_THE TASK:_
Locate the line that contains "right elbow: (807, 808)" in the entries below, then repeat it and every following line through the line that contains "nose: (340, 148)", exactly, and no others.
Start of THE DATA
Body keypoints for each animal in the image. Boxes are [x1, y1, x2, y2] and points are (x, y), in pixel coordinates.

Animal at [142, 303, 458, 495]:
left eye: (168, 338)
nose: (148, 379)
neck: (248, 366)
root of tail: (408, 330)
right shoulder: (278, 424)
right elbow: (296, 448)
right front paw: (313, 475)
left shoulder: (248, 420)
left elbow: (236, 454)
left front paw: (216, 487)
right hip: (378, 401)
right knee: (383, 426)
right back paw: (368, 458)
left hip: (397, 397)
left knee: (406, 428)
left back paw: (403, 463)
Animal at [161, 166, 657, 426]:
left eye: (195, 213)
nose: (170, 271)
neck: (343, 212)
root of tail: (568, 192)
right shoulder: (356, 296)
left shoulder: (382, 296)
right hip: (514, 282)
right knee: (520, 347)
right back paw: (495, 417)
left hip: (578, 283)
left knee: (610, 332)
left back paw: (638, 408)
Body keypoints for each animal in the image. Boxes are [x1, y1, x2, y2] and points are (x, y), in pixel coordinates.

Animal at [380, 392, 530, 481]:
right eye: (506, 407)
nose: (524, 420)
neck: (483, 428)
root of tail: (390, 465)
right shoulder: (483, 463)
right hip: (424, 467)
End of THE DATA
Start of THE DATA
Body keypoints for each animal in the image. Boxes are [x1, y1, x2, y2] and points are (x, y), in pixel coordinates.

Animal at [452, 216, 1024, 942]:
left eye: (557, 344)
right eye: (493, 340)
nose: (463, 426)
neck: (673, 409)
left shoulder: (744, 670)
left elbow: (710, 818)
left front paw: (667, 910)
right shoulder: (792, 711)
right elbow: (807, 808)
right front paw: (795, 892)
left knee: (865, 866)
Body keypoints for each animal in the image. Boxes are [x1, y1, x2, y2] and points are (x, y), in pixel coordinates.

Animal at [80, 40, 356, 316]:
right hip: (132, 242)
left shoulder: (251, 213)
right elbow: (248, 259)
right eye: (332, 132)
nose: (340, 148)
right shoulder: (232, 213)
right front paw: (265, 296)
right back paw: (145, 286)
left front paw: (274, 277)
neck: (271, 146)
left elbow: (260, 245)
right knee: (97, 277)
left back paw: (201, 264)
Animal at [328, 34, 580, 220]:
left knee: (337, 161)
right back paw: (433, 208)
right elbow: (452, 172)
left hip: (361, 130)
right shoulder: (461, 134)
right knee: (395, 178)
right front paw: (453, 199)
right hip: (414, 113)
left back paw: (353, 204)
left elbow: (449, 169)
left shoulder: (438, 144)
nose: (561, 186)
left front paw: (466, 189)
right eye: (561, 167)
End of THE DATA
_ANSWER AREA:_
right elbow: (807, 808)
right front paw: (795, 892)
left knee: (865, 866)
Body keypoints for each animal in the image. Boxes are [x1, y1, x2, y2] and points are (x, y), in pixel coordinates.

Animal at [80, 40, 356, 316]:
right hip: (132, 242)
left shoulder: (251, 213)
right elbow: (248, 259)
right eye: (332, 132)
nose: (340, 148)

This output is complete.